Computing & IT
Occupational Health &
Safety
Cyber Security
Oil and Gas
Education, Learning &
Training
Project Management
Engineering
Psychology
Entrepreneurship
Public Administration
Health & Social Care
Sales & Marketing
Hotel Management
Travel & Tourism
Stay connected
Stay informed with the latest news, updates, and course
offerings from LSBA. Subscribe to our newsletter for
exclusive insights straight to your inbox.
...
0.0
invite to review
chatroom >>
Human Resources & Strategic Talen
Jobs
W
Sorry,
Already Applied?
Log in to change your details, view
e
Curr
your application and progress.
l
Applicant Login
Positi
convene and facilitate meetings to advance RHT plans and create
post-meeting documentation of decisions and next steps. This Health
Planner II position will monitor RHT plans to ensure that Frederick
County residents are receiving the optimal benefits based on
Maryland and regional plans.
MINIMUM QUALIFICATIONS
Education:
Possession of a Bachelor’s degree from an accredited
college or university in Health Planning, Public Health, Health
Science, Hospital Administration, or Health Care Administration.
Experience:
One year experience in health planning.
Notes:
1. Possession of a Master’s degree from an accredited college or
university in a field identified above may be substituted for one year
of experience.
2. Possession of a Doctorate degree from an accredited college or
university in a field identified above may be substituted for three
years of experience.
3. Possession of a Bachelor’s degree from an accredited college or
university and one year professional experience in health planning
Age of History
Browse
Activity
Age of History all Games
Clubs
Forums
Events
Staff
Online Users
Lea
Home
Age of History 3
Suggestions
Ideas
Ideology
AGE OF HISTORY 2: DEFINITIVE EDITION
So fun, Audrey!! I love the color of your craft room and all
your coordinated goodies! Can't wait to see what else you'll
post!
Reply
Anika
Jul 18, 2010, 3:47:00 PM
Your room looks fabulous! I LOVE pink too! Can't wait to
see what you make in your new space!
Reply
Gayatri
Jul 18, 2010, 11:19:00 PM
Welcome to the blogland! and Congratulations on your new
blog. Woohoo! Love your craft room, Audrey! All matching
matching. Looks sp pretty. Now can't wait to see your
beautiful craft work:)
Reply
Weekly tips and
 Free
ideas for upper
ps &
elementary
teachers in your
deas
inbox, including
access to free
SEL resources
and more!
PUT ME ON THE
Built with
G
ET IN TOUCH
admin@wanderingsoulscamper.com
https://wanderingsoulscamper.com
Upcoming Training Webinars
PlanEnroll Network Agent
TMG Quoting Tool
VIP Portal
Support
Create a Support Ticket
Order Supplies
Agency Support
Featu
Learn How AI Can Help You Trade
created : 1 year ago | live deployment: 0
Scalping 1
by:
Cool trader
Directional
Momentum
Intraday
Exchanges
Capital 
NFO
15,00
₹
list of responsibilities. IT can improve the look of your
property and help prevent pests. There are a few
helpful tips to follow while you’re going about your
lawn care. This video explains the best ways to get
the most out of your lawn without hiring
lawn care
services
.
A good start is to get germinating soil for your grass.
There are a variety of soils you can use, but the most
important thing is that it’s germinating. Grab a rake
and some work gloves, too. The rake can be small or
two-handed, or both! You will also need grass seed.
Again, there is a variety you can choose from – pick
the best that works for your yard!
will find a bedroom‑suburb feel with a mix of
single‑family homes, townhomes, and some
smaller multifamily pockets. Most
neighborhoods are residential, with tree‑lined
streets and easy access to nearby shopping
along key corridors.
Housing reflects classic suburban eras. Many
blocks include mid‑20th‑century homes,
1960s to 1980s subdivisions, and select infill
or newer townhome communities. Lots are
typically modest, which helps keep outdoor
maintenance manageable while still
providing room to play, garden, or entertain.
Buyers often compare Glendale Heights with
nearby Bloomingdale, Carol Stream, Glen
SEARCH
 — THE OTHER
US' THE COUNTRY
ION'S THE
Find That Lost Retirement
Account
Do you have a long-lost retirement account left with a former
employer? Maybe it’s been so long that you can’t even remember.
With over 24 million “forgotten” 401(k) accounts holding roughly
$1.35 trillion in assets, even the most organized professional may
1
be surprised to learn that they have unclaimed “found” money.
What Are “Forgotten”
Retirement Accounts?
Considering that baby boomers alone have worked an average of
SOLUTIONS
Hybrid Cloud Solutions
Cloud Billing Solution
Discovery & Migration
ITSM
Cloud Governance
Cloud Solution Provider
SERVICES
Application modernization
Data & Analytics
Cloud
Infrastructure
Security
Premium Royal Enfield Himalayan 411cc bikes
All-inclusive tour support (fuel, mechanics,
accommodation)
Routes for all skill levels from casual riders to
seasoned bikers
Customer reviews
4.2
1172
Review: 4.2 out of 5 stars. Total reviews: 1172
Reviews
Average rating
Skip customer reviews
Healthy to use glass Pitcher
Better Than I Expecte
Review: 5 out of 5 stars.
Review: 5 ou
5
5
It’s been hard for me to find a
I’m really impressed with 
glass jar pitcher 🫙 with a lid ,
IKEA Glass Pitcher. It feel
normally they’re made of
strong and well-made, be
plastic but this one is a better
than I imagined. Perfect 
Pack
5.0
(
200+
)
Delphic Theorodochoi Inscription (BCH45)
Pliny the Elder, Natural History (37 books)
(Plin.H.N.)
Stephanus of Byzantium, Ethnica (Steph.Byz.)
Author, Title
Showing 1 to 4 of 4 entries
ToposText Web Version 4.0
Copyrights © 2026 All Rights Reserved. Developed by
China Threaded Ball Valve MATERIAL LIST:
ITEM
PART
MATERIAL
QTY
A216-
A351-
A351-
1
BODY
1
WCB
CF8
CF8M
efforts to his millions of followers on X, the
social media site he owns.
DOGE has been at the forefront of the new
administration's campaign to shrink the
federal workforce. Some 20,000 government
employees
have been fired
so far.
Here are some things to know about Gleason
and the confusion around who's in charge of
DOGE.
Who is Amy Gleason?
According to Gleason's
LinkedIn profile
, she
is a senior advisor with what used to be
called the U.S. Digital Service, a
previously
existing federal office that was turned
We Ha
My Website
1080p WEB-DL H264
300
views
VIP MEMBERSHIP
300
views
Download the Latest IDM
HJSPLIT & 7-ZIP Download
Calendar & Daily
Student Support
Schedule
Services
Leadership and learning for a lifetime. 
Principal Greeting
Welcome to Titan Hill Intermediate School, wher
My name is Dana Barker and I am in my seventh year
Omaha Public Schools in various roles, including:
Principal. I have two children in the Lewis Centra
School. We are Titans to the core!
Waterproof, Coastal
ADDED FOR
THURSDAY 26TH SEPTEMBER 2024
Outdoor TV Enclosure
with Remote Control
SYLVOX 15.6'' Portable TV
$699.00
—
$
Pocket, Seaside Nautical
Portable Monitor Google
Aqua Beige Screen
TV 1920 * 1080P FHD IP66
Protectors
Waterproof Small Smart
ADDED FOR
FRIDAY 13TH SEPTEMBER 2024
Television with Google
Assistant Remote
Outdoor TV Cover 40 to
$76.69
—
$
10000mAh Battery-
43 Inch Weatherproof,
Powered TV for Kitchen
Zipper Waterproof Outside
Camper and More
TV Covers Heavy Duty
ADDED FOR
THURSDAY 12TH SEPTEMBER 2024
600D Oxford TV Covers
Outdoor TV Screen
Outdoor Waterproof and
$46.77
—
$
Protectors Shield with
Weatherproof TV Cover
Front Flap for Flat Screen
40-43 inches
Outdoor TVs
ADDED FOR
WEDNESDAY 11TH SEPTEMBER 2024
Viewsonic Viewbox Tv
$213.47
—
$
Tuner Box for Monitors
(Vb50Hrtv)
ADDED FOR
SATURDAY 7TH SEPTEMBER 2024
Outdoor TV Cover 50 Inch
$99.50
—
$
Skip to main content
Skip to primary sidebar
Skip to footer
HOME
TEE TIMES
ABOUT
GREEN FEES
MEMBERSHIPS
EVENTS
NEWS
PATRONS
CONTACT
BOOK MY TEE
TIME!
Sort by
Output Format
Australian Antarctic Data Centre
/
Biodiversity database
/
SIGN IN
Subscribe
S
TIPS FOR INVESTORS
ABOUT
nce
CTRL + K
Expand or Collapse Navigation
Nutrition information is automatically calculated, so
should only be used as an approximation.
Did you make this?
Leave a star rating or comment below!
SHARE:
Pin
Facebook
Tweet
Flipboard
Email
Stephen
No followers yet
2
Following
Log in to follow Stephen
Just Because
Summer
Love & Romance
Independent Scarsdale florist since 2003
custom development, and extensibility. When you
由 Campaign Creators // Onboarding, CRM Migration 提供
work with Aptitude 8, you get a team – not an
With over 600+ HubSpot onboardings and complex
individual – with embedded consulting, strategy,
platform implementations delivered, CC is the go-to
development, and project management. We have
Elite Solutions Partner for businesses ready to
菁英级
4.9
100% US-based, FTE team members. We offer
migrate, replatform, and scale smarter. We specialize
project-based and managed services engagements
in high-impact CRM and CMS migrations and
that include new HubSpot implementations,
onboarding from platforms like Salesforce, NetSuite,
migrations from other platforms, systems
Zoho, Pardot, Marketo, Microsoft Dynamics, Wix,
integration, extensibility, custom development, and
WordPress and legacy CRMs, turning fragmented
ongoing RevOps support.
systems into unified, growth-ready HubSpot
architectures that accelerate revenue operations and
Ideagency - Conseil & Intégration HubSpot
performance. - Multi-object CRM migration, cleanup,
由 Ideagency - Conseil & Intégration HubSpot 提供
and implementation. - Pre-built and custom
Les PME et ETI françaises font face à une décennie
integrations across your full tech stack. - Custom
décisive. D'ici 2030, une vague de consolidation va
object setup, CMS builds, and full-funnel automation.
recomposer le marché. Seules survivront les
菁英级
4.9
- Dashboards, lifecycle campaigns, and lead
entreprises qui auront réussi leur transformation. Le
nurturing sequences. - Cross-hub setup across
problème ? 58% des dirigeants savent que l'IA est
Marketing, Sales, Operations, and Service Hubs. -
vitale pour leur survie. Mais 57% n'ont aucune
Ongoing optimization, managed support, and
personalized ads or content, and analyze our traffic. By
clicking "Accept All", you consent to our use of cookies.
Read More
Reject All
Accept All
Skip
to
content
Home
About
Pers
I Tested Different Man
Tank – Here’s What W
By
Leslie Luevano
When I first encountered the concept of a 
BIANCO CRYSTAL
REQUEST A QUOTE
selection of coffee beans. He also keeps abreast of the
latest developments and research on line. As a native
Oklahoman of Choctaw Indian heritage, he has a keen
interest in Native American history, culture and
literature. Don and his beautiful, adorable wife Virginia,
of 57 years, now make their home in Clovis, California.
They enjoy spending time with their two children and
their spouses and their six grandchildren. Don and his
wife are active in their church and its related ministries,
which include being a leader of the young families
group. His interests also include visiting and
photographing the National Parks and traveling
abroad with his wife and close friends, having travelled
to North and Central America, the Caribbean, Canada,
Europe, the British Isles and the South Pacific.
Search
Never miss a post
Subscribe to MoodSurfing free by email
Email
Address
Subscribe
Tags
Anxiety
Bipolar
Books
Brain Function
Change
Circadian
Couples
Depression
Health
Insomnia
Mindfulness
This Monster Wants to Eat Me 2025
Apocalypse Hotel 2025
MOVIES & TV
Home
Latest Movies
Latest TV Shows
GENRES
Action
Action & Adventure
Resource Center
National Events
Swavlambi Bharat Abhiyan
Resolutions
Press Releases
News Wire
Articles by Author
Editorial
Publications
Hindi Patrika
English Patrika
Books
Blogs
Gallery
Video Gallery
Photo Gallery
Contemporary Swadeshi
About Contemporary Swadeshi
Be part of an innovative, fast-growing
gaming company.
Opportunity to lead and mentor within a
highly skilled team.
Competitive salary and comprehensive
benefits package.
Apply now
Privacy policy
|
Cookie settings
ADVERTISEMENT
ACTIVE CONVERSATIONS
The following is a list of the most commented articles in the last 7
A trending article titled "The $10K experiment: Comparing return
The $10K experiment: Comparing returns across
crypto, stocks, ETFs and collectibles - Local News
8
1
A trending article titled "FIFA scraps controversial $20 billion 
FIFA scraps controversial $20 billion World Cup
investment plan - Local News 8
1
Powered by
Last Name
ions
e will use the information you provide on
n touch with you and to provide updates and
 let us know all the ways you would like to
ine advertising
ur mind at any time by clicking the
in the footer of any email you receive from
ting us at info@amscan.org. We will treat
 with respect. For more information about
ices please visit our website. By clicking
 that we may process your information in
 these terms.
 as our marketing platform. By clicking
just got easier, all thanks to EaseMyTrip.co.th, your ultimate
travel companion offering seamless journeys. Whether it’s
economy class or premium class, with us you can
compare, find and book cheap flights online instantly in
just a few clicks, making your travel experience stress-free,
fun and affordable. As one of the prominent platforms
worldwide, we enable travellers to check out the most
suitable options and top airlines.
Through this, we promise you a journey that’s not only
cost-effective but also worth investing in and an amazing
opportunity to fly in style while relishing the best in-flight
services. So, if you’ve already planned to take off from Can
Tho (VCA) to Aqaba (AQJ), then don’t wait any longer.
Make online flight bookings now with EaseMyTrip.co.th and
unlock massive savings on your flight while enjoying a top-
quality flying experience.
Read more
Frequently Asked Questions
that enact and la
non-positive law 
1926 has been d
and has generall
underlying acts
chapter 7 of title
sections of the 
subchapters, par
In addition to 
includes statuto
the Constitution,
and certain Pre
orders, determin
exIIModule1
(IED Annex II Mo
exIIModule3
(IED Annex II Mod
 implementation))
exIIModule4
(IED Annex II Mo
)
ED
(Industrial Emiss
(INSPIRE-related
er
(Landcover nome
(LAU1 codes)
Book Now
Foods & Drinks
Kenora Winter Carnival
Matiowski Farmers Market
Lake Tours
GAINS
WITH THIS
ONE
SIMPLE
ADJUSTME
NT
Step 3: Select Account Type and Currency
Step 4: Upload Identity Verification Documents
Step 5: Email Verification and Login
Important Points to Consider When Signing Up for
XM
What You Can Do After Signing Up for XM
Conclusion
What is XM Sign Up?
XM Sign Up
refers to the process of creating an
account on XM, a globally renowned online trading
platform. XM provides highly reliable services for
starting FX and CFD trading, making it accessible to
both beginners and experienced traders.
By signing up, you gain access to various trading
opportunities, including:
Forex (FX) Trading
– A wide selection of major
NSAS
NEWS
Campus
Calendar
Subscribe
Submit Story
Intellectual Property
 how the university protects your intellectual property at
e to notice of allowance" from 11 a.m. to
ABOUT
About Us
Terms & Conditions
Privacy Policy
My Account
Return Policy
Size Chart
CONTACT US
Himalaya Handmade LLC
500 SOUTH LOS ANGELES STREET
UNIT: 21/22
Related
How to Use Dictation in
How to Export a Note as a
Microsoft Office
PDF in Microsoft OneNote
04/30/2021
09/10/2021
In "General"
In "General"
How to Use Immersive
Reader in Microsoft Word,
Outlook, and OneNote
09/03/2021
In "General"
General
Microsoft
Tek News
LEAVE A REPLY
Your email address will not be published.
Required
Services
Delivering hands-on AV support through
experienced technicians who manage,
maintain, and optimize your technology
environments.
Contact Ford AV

- _PROBLEM STATEMENT_:
The response should hold exactly the lines starting at the line with "Elite Solutions Partner" and ending at the line with "wife are active", and no other line of the material above.

- _EXERCISE SOLUTION_:
Elite Solutions Partner for businesses ready to
菁英级
4.9
100% US-based, FTE team members. We offer
migrate, replatform, and scale smarter. We specialize
project-based and managed services engagements
in high-impact CRM and CMS migrations and
that include new HubSpot implementations,
onboarding from platforms like Salesforce, NetSuite,
migrations from other platforms, systems
Zoho, Pardot, Marketo, Microsoft Dynamics, Wix,
integration, extensibility, custom development, and
WordPress and legacy CRMs, turning fragmented
ongoing RevOps support.
systems into unified, growth-ready HubSpot
architectures that accelerate revenue operations and
Ideagency - Conseil & Intégration HubSpot
performance. - Multi-object CRM migration, cleanup,
由 Ideagency - Conseil & Intégration HubSpot 提供
and implementation. - Pre-built and custom
Les PME et ETI françaises font face à une décennie
integrations across your full tech stack. - Custom
décisive. D'ici 2030, une vague de consolidation va
object setup, CMS builds, and full-funnel automation.
recomposer le marché. Seules survivront les
菁英级
4.9
- Dashboards, lifecycle campaigns, and lead
entreprises qui auront réussi leur transformation. Le
nurturing sequences. - Cross-hub setup across
problème ? 58% des dirigeants savent que l'IA est
Marketing, Sales, Operations, and Service Hubs. -
vitale pour leur survie. Mais 57% n'ont aucune
Ongoing optimization, managed support, and
personalized ads or content, and analyze our traffic. By
clicking "Accept All", you consent to our use of cookies.
Read More
Reject All
Accept All
Skip
to
content
Home
About
Pers
I Tested Different Man
Tank – Here’s What W
By
Leslie Luevano
When I first encountered the concept of a 
BIANCO CRYSTAL
REQUEST A QUOTE
selection of coffee beans. He also keeps abreast of the
latest developments and research on line. As a native
Oklahoman of Choctaw Indian heritage, he has a keen
interest in Native American history, culture and
literature. Don and his beautiful, adorable wife Virginia,
of 57 years, now make their home in Clovis, California.
They enjoy spending time with their two children and
their spouses and their six grandchildren. Don and his
wife are active in their church and its related ministries,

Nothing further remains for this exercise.